Bertha May Greenlee and Alice Ava Hales - c. 1889 |
Bertha May Greenlee, my great-grandmother, was born December 5, 1885 in Arcadia, Ohio, to Allen Greenlee and Alice Ava Hales. By the time she was four years old, her father was gone, and her mother remarried to George McClellan Cramer on November 28, 1889. George adopted her, and Bertha Cramer grew up with her half-sister, Mamie Cramer, her mother, and her adopted father in turn-of-the-century Fostoria, Ohio.
If Bertha knew what happened to her father, or to her grandfather, it did not get passed down to us.

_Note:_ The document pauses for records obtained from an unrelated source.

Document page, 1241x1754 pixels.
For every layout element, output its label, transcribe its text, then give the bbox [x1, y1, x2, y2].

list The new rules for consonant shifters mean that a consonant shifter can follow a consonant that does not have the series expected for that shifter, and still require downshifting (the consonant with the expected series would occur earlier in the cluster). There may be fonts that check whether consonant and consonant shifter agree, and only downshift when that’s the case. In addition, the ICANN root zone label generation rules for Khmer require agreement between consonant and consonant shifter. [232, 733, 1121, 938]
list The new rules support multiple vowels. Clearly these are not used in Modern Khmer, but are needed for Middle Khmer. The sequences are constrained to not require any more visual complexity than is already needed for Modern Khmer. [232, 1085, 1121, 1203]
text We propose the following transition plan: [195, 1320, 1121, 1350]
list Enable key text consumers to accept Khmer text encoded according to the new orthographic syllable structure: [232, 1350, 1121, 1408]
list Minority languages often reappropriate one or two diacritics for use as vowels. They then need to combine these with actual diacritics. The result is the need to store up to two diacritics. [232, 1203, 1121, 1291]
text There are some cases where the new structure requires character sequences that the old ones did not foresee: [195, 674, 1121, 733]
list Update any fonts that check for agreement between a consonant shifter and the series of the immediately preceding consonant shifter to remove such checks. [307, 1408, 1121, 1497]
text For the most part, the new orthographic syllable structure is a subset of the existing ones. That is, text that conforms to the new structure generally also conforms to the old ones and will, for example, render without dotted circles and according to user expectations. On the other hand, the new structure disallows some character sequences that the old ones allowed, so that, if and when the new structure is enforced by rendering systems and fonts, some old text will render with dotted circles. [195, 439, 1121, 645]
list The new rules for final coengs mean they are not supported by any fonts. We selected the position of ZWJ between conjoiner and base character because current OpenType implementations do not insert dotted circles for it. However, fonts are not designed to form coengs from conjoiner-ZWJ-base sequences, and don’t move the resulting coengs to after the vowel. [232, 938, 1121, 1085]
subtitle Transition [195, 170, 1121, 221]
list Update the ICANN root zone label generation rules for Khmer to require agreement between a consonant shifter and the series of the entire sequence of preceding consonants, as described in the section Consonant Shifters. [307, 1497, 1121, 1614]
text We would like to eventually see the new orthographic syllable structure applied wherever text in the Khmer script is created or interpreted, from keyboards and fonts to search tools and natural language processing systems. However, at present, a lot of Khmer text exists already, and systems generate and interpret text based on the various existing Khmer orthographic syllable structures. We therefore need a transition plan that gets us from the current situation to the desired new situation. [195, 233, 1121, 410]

She did name her youngest son Robert, but that's not necessarily a clue. Her grandchildren and great-grandchildren can only imagine how dangerous life really was in those days and be grateful that we're here to marvel at it! And we are here because Bertha married John Quincy Callin, of the 20th Century Callin Clan, on June 6, 1906 - but that is a whole other story.
There is a lot we still don't know - about Allen and Robert, at least - and it's not likely we'll ever find out what happened to them. We'll keep looking, of course, because that is how you find out what is unknowable, and what is merely unknown. If we don't search, we certainly won't find any answers.